第63話 それはつまり……
私とクラーナは、シャワーを浴び終わっていた。
今は、体も拭いて、服も着て、いつも通りの格好だ。
「さて、アノン……そろそろ、夕食の準備を始めましょうか?」
「あ、うん、そうだね」
そこで、クラーナが私にそう言ってきた。
お風呂場であったことは、あれからお互いに触れていない。
クラーナが何を考えているかわからないが、それに触れてこなかったので、私からも触れないことにした。
もしかしたら、シャワーの後に何かあるかとも思ったが、とりあえずは安心してもいいのかもしれない。
少し残念にも思うが、とりあえず考えないことにしよう。
「久し振りのクラーナの料理、楽しみだなあ」
「そう? そう言ってもらえると、嬉しいわ」
という訳で、今からは夕食の準備だ。
クラーナの料理を食べるのは、一日振りくらいなので、とても楽しみである。
「それじゃあ、台所に行きましょうか?」
「うん!」
こうして、私とクラーナは台所に向かうのだった。
◇◇◇
その後、私とクラーナは普通に夕食を食べた。
調理中も、食べている時も、クラーナは何もしてこず、むしろ寂しいかったくらいだ。
シャワーでの出来事があったからといって、そこまで遠慮しなくてもいいのに。
「アノン、そろそろ、お風呂の時間ね」
「え? あ、そうだね」
私がそんなことを考えていると、クラーナがそう言ってきた。
夕食を食べ終わり、少ししたので、いつもお風呂に入っている時間なのだ。
「それで……アノンに相談があるの」
「そ、相談? 何かな……?」
そこで、クラーナが少し真剣な表情になった。
一体、どうしたのだろうか。
なんだか、嫌な予感がする。
「……お風呂は、別々にしましょう」
「クラーナ!? 何を言っているの?」
「落ち着いて、アノン……」
クラーナの言葉に、私は思わず大きな声を出してしまった。
ただ、こんな提案に落ち着くというのは無理である。
クラーナが、先程のことに責任を感じて、お風呂に一緒に入らないというなら、私はそれを止めなければならない。
なぜなら、クラーナは悪くないからだ。
そもそも、シャワーの前に言っていたことと矛盾している。
「落ち着いてって、落ち着いていられる訳……んっ!?」
「んん」
そう思い、さらに言葉を続けようとしていた私の口は、強引に塞がれた。クラーナの唇によって。
「ふう……」
「あっ……」
数秒そのままでいて、クラーナがゆっくりと唇を離した。
クラーナの行為によって、私の心は混乱してしまう。上手く、考えがまとまらないのだ。
「さて、アノン。言っておくけど、お風呂が別々なのは……その後のためよ」
「え? その後?」
「ええ、私が先に入って、寝室で待っているわ。
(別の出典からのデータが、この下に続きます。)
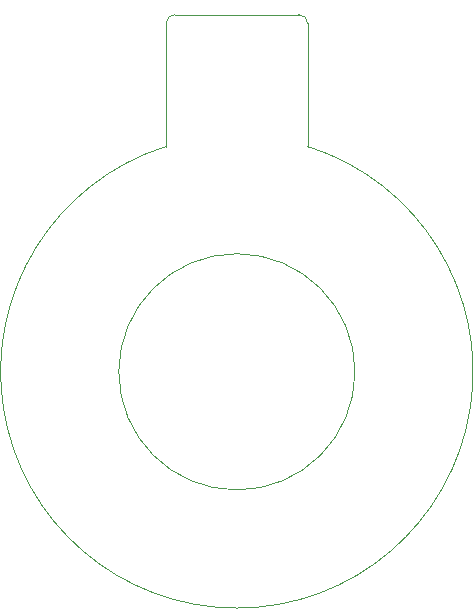
<source format=gko>
G04 #@! TF.GenerationSoftware,KiCad,Pcbnew,6.0.0-d3dd2cf0fa~116~ubuntu21.10.1*
G04 #@! TF.CreationDate,2022-02-12T15:34:00+00:00*
G04 #@! TF.ProjectId,ringLight,72696e67-4c69-4676-9874-2e6b69636164,04*
G04 #@! TF.SameCoordinates,PX7bfa480PY7270e00*
G04 #@! TF.FileFunction,Profile,NP*
%FSLAX46Y46*%
G04 Gerber Fmt 4.6, Leading zero omitted, Abs format (unit mm)*
G04 Created by KiCad (PCBNEW 6.0.0-d3dd2cf0fa~116~ubuntu21.10.1) date 2022-02-12 15:34:00*
%MOMM*%
%LPD*%
G01*
G04 APERTURE LIST*
G04 #@! TA.AperFunction,Profile*
%ADD10C,0.050000*%
G04 #@! TD*
G04 APERTURE END LIST*
D10*
X144750000Y-69750000D02*
X155250000Y-69750000D01*
X144750000Y-69750000D02*
G75*
G03*
X144000000Y-70500000I0J-750000D01*
G01*
X156000000Y-70500000D02*
X156014116Y-80925661D01*
X143985884Y-80925661D02*
X144000000Y-70500000D01*
X156000000Y-70500000D02*
G75*
G03*
X155250000Y-69750000I-750000J0D01*
G01*
X160000000Y-100000000D02*
G75*
G03*
X160000000Y-100000000I-10000000J0D01*
G01*
X143985884Y-80925661D02*
G75*
G03*
X156014116Y-80925661I6014116J-19074339D01*
G01*
M02*

</source>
心の準備ができたら、アノンも寝室に来て」
「え? それって……」
そんな私に、クラーナはそう畳みかけてきた。
その言葉は、私がさっきまで考えていたことを否定する。
そして、何より、これから自分がどうなるのかを予想させるものだった。
そのことに、私の心は大きく動揺してしまう。
「いい……わよね?」
「え……あ、うん……」
クラーナに聞かれて、私はそう答えていた。
緊張するし恥ずかしいけど、そうなるのは嬉しい。
動揺はしていたが、それは私の本心だ。
「それなら、私はお風呂に入ってくるから……」
それだけ言って、クラーナはお風呂の方に駆けて行く。
残された私は、色々なことを考えるしかなかった。